Senate Committee Advances Union Subsidy Transparency Bill

The first step in solving a problem is recognizing there is one. And in the case of federal employees performing union business on the taxpayer dime, knowing how big the problem is.

Yesterday the Senate Homeland Security and Governmental Affairs Committee took a great step toward understanding how many hours and the cost of federal employees conducting union business instead of their public duties. The Senate committee approved H.R. 1293, sponsored by Rep. Dennis Ross (R-FL), that requires the Office of Personnel Management (OPM) to submit an annual report on the practice of “official time,” which allows federal employees to be paid to do union business like lobby government officials, attend union conventions, negotiates contracts, and file grievances. Basically, official time finances all activity union member dues should pay for, but taxpayers foot the bill.

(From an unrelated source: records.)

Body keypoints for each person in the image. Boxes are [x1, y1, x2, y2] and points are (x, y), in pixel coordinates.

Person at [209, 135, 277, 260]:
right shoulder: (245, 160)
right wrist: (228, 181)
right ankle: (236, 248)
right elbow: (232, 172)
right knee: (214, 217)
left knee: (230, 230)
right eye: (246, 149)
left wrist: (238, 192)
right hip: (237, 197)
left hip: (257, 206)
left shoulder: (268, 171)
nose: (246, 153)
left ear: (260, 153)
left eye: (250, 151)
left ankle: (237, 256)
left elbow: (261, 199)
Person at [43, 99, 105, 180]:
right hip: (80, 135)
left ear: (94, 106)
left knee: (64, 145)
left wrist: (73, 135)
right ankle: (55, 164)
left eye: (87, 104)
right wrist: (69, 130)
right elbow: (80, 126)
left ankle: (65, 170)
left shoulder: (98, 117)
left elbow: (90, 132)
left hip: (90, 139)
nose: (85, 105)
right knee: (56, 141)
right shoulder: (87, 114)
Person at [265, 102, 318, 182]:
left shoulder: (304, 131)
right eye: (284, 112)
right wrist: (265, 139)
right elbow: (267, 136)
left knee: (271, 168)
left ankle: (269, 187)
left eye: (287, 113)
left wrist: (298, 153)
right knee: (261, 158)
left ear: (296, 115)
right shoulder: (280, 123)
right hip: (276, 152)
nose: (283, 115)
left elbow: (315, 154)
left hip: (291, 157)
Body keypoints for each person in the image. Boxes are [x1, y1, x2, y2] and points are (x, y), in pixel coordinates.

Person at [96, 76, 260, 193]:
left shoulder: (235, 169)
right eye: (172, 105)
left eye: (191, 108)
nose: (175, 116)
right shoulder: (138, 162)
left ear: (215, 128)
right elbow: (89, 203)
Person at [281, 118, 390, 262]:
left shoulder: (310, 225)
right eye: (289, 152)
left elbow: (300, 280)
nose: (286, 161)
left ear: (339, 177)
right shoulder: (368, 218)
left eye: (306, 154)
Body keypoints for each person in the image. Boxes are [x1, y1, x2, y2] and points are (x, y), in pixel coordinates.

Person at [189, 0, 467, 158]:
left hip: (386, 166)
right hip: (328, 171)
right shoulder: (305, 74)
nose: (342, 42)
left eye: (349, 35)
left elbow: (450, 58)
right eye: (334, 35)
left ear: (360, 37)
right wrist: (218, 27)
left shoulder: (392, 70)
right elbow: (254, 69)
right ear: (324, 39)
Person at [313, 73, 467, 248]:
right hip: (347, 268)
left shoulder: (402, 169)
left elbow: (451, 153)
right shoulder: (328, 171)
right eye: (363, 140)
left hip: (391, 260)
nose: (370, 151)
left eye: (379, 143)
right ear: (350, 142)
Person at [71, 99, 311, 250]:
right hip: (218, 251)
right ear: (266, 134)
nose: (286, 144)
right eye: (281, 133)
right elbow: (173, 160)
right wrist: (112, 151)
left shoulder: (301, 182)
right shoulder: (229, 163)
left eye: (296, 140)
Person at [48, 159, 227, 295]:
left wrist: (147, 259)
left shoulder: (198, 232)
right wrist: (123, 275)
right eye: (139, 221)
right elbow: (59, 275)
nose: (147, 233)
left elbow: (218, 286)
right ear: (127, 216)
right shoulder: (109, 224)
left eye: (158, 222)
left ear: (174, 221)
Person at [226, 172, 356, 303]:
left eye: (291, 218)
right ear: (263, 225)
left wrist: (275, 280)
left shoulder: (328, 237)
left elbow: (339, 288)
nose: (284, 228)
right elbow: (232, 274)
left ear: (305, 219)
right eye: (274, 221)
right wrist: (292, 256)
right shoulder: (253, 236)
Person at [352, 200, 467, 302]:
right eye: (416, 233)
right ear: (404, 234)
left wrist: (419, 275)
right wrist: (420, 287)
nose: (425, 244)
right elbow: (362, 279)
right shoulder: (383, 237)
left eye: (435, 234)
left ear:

More specifically, the legislation requires the collection of the total amount official time in the federal government, the cost, specific activity performed on official time, impact on federal agency operations, and total amount of federal employees using official time, among other criteria.

This is a crucial reform because the federal government has never consistently reported to the public the cost of official time, or how taking federal employees away from their jobs impacts agency operations. In addition, when the federal government does report on the cost of official time, it provides incomplete data and severely underestimates the cost.

A 2014 Government Accountability Office (GAO) report criticized OPM’s accounting methods related to official time for being inaccurate. GAO found at four of the six agencies it examined, official time costs are about 15 percent higher than the OPM cost estimates.

But even though only inaccurate and incomplete information related to official time is available, the data out there still shows how costly the union subsidy is. In fiscal year 2014, the OPM reported that official time cost $162 million, a result of federal employees spending 3.4 million hours on union activities.

As I previously wrote in response to the House passage of H.R. 1293:

Taxpayers have a right to know how much of their tax dollars are used to finance federal employee unions and what union activities siphon away our public servants. By statute, official time use outside of collective bargaining must be “reasonable, necessary, and in the public interest,” but activity other than collective bargaining makes up more than three-fourths of official time use. Without proper tracking and recording, it is impossible to know if that time spent on union matters is at all reasonable, necessary, or in the public interest.

The Senate took a great step forward today to bringing transparency to the wasteful practice of official time. Now it is time to finish the job.